EXERCISE DIRECTIONS - Every record below, from the first line to the last, is to be set down again exactly.

(Extracted data entries)
──────────────────────────────
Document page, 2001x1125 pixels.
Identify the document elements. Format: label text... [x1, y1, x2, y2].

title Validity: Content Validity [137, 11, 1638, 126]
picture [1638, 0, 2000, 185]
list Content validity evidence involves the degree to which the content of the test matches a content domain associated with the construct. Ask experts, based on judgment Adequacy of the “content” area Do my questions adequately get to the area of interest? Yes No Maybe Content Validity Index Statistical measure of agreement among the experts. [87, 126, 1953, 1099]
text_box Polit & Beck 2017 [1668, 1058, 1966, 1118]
──────────────────────────────
RESPONSE BELOW -
Document page, 2001x1125 pixels.
Identify the document elements. Format: label text... [x1, y1, x2, y2].

title Validity: Content Validity [137, 11, 1638, 126]
picture [1638, 0, 2000, 185]
list Content validity evidence involves the degree to which the content of the test matches a content domain associated with the construct. Ask experts, based on judgment Adequacy of the “content” area Do my questions adequately get to the area of interest? Yes No Maybe Content Validity Index Statistical measure of agreement among the experts. [87, 126, 1953, 1099]
text_box Polit & Beck 2017 [1668, 1058, 1966, 1118]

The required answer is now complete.